Selon Doug Anderson, vice-président principal : « Il appert qu’environ la moitié des Canadiens sont réceptifs à une certaine forme de collaboration entre le Parti libéral et le NPD. À l’heure actuelle cependant, la façon de mettre en œuvre une telle collaboration ne fait pas l’unanimité et ceux qui souhaitent voir les deux partis travailler de concert préféreraient qu’il s’agisse d’une “collaboration” plutôt que d’une “coalition” ou d’une “fusion” ».

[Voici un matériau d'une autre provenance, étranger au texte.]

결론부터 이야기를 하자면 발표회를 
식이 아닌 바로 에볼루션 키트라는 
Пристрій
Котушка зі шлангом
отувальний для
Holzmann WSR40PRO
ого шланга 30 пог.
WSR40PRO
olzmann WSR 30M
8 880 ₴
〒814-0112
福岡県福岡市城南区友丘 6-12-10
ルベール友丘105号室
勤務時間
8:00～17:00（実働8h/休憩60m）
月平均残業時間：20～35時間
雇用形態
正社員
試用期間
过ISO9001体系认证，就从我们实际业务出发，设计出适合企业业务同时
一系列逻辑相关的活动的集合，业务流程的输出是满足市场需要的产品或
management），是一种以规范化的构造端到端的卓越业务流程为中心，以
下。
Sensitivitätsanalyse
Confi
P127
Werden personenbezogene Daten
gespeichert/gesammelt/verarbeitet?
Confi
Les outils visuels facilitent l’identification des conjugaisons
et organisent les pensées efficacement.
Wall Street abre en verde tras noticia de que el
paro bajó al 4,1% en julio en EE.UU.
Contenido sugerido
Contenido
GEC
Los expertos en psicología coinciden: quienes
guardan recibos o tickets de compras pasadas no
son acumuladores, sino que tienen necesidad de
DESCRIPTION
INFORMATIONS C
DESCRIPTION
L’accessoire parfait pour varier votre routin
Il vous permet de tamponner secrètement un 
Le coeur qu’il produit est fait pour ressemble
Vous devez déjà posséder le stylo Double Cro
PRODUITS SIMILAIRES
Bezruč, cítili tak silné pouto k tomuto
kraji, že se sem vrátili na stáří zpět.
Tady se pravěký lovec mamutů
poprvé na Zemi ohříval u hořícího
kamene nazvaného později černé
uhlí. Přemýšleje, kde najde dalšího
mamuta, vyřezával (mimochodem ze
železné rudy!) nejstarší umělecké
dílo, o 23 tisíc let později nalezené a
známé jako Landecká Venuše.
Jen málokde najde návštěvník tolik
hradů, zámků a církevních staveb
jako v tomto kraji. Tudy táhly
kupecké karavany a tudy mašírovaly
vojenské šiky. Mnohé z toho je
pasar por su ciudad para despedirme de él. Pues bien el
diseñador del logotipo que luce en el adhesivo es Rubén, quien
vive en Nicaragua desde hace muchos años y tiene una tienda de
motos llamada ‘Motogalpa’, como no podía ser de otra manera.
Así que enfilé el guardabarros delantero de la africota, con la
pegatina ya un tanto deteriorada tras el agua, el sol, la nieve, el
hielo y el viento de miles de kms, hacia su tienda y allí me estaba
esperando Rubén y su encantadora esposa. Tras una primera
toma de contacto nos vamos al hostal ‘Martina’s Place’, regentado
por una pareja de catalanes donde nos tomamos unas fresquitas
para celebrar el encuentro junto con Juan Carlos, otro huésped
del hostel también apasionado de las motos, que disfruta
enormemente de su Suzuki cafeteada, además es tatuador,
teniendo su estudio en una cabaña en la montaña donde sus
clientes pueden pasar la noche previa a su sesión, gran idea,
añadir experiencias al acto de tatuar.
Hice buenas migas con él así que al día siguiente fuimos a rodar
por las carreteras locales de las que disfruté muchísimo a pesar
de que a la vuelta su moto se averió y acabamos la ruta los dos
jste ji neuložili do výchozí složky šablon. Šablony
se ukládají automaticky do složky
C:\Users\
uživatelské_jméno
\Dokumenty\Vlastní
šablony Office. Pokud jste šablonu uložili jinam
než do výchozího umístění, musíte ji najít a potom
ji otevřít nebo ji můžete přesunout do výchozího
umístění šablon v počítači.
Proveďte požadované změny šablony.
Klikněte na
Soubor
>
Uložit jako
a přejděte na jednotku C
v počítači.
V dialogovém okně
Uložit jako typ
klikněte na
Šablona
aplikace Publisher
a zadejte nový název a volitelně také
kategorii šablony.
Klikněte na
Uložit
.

Les répondants devaient indiquer laquelle des quatre options suivantes ils préféreraient que le NPD et le Parti libéral choisissent pour travailler ensemble :

• Former une coalition parlementaire après les prochaines élections pour tenter de former le gouvernement
• Fusionner les deux partis avant les prochaines élections
• Conclure une entente de collaboration en vertu de laquelle les deux partis continueraient d’exister séparément, mais ne présenteraient pas de candidat dans les circonscriptions où le candidat de l’autre parti aurait des chances de l’emporter
• Ne pas du tout collaborer


• À l’échelle nationale, 14 % des gens pensent que former une coalition parlementaire après les prochaines élections pour tenter de former le gouvernement représente la meilleure avenue. Les Québécois (19 %), les libéraux (21 %), les néo-démocrates (21 %), les verts (17 %) et les bloquistes (25 %) sont plus favorables que la moyenne à une telle initiative.
• Fusionner les deux partis avant les prochaines élections reçoit l’appui de 13 % des gens. Les résidants du Manitoba et de la Saskatchewan (18 %), les verts (25 %), les néo-démocrates (16 %) et les répondants dont le revenu annuel du ménage est supérieur à 100 000 $ (17 %) sont plus favorables que la moyenne à une telle initiative.
• Conclure une entente de collaboration en vertu de laquelle les deux partis continueraient d’exister séparément, mais ne présenteraient pas de candidat dans les circonscriptions où le candidat de l’autre parti aurait des chances de l’emporter est la forme de collaboration qui recueille le plus d’appuis, 28 % des gens croient qu’il s’agit de l’avenue que devraient suivre les deux partis. L’accueil réservé à cette initiative est plus marqué dans les provinces de l’Atlantique (31 %), au Manitoba et en Saskatchewan (34 %), chez les moins de 35 ans (31 %), les libéraux (35 %), les néo-démocrates (40 %), les verts (32 %), les femmes (33 %), ainsi que chez les personnes dont le revenu annuel du ménage est inférieur à 60 000 $ (31 %).
• Trois Canadiens sur dix (30 %) préféreraient que les deux partis ne collaborent pas du tout. Les résidants de l’Alberta (39 %), les plus de 50 ans (34 %), les conservateurs (50 %) et les hommes (35 %) choisissent cette option plus souvent que la moyenne des autres répondants.